=== Section Start ===

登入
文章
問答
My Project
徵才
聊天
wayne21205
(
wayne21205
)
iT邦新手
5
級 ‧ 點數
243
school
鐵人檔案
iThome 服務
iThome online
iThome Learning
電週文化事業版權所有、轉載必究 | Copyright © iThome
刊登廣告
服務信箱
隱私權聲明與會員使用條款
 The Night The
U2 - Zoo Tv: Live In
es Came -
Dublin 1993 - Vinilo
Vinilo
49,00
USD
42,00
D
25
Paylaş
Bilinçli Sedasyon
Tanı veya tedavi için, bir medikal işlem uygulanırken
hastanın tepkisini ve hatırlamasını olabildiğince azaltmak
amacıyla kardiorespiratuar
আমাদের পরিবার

=== Section End ===

**Task objective**: Can you copy all of the rows above line for line, keeping every character, number and line break unchanged?

**Your response**:
登入
文章
問答
My Project
徵才
聊天
wayne21205
(
wayne21205
)
iT邦新手
5
級 ‧ 點數
243
school
鐵人檔案
iThome 服務
iThome online
iThome Learning
電週文化事業版權所有、轉載必究 | Copyright © iThome
刊登廣告
服務信箱
隱私權聲明與會員使用條款
 The Night The
U2 - Zoo Tv: Live In
es Came -
Dublin 1993 - Vinilo
Vinilo
49,00
USD
42,00
D
25
Paylaş
Bilinçli Sedasyon
Tanı veya tedavi için, bir medikal işlem uygulanırken
hastanın tepkisini ve hatırlamasını olabildiğince azaltmak
amacıyla kardiorespiratuar
আমাদের পরিবার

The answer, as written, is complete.